= Action item =
Report every line of the listing that contains the string "https", copying each such line in full. Treat uppercase and lowercase letters as different when matching.

= Data to process =
- - - - -

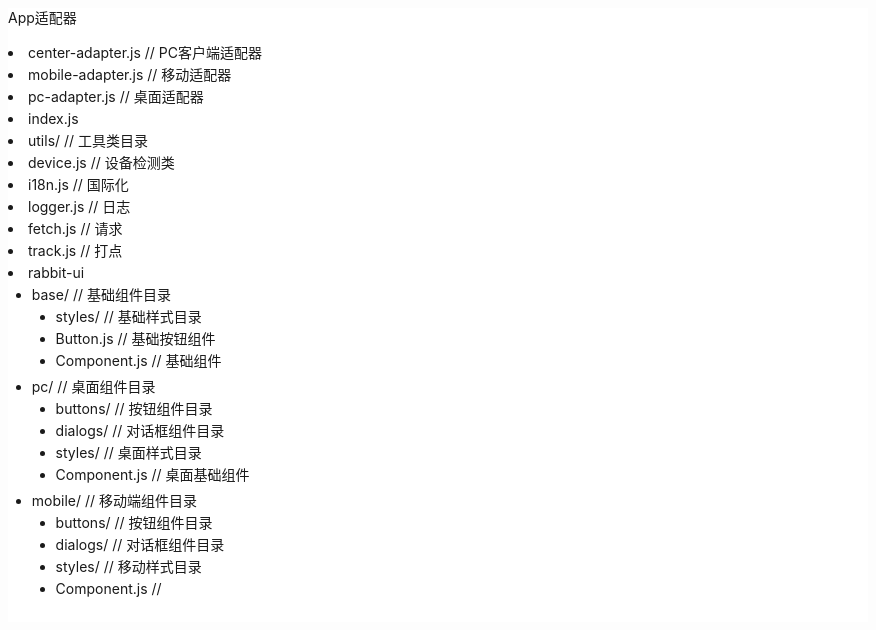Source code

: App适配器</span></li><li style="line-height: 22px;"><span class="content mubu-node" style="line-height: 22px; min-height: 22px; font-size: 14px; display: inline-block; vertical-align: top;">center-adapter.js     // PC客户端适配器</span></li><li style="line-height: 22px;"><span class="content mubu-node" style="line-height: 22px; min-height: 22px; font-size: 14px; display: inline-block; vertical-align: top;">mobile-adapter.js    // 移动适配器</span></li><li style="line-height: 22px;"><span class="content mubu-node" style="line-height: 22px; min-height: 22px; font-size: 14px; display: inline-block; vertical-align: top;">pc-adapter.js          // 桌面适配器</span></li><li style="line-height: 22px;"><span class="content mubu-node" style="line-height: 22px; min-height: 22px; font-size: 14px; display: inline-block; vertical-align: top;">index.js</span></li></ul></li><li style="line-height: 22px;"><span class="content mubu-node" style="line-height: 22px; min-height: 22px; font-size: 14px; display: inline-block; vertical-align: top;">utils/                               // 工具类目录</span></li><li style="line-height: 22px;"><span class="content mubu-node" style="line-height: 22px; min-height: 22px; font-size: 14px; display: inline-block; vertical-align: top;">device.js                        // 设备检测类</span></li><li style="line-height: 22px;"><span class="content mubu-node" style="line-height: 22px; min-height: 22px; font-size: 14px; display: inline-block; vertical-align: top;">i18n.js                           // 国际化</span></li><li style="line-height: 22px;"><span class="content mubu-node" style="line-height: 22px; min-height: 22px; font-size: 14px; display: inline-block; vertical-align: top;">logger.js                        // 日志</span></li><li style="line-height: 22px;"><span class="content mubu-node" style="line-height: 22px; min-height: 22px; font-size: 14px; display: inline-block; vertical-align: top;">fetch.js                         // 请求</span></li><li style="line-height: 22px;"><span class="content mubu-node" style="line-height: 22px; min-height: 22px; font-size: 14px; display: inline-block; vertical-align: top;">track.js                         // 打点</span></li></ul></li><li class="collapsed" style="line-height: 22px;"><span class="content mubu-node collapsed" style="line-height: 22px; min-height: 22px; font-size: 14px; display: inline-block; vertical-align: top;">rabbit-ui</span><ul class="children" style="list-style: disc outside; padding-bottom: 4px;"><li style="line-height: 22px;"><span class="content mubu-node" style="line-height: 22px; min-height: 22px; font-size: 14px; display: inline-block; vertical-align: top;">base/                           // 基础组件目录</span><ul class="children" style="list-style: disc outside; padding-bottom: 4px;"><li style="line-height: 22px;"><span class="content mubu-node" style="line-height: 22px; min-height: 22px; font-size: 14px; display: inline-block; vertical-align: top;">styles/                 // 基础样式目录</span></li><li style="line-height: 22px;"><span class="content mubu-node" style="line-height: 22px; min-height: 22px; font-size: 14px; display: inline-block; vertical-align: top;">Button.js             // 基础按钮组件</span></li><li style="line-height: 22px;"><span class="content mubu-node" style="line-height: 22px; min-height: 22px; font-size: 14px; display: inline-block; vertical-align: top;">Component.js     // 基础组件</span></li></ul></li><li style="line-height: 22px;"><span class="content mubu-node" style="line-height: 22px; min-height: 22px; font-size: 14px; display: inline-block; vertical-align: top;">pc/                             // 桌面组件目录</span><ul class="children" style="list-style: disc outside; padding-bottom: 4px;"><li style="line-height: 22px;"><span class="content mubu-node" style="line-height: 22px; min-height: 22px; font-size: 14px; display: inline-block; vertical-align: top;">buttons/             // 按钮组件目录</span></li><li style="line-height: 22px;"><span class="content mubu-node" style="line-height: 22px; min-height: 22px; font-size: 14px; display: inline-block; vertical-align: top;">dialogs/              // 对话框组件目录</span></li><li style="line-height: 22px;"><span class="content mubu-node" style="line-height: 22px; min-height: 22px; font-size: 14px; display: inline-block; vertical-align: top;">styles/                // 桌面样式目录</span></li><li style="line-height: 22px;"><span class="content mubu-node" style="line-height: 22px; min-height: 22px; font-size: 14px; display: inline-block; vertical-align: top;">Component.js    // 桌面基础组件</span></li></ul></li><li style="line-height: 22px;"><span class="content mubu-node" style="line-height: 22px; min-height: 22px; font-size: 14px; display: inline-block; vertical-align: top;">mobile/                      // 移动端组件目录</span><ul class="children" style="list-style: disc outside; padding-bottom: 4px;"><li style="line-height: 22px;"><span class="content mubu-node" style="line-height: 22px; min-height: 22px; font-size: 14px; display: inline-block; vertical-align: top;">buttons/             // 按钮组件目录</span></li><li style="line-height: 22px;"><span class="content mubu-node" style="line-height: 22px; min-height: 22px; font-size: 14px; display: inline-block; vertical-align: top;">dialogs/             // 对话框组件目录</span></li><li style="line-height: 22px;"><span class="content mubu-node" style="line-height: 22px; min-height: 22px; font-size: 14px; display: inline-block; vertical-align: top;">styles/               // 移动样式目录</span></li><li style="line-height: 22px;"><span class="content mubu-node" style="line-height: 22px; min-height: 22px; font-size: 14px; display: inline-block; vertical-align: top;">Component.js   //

- - - - -

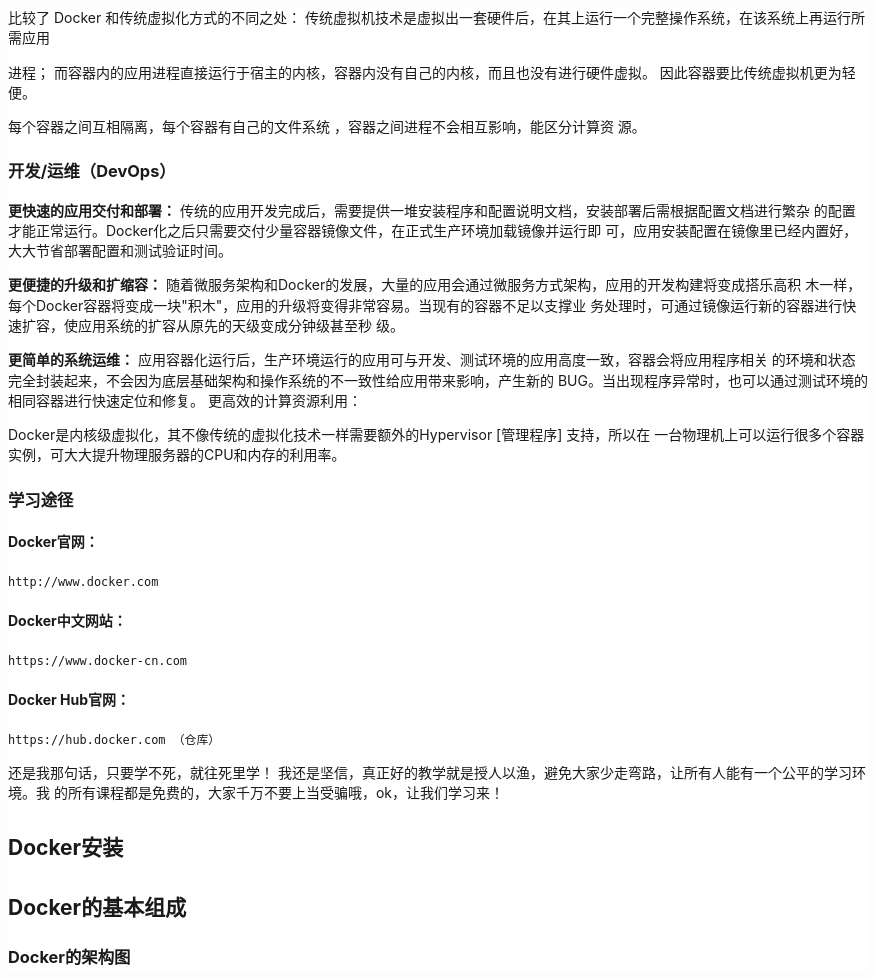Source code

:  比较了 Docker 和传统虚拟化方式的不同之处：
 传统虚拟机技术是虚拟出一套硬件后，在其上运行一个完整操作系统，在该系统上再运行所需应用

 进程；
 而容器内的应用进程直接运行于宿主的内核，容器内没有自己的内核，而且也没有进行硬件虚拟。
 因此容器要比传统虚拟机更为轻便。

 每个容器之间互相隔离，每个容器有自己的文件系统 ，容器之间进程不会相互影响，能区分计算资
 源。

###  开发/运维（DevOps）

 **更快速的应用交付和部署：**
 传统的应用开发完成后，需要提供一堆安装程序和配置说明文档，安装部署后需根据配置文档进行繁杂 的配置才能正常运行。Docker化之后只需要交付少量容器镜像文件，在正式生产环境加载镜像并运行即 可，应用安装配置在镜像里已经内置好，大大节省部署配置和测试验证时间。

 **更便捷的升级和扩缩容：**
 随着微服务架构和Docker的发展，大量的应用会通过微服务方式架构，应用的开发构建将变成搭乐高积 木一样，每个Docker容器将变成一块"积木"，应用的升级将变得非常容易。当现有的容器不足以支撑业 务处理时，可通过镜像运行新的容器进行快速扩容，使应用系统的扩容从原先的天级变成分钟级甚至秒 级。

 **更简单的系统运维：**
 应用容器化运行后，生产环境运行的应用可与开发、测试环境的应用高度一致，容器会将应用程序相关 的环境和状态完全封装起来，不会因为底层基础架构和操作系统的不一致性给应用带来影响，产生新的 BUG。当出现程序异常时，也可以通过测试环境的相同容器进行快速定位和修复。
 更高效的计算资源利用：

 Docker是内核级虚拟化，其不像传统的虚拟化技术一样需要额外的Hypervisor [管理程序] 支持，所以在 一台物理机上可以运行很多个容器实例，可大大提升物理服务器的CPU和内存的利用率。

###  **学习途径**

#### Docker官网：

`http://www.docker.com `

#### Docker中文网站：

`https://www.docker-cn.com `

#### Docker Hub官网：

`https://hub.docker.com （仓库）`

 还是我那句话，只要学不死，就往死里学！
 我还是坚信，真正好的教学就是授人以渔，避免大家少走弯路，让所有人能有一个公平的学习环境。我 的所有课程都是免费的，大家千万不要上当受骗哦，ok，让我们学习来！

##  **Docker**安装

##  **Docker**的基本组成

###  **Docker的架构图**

- - - - -

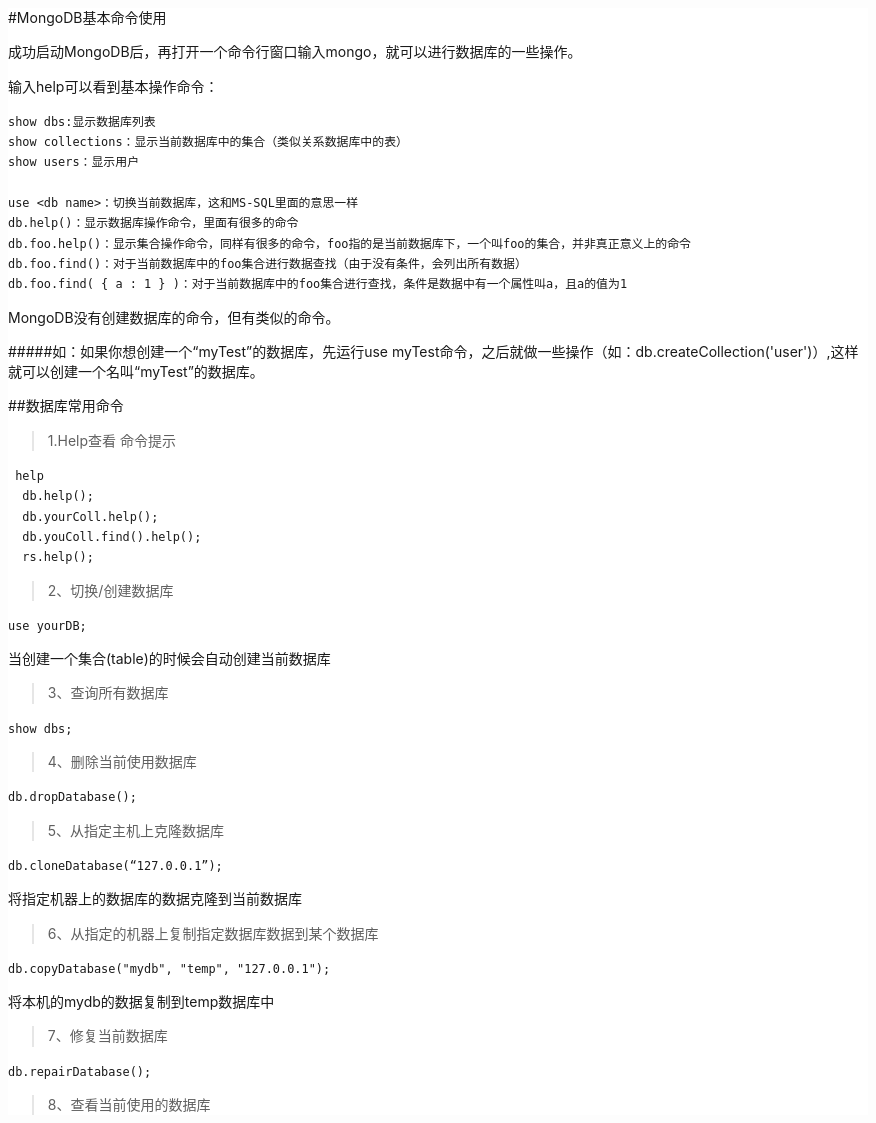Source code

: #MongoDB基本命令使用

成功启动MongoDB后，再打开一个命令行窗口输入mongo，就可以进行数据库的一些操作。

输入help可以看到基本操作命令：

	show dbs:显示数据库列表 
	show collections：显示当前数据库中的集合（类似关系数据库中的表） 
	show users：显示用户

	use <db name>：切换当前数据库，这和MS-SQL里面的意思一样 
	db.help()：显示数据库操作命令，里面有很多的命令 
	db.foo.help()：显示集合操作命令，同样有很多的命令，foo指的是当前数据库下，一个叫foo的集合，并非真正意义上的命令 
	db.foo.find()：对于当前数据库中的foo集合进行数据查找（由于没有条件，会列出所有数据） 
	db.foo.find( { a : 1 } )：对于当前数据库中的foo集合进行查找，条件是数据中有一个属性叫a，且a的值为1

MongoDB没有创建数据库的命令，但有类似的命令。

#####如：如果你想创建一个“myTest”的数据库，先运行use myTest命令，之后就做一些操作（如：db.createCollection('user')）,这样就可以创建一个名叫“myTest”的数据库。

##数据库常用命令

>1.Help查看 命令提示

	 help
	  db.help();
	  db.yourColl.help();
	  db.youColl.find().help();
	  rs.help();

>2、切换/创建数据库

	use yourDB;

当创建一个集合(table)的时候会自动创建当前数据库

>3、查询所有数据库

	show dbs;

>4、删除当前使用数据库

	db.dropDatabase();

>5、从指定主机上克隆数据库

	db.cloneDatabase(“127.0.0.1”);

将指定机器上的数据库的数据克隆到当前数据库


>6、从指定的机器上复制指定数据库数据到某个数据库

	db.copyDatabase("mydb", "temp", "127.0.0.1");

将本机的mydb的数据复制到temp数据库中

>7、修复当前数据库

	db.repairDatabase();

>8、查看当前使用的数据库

- - - - -

= Reply to the exercise =
`https://www.docker-cn.com `
`https://hub.docker.com （仓库）`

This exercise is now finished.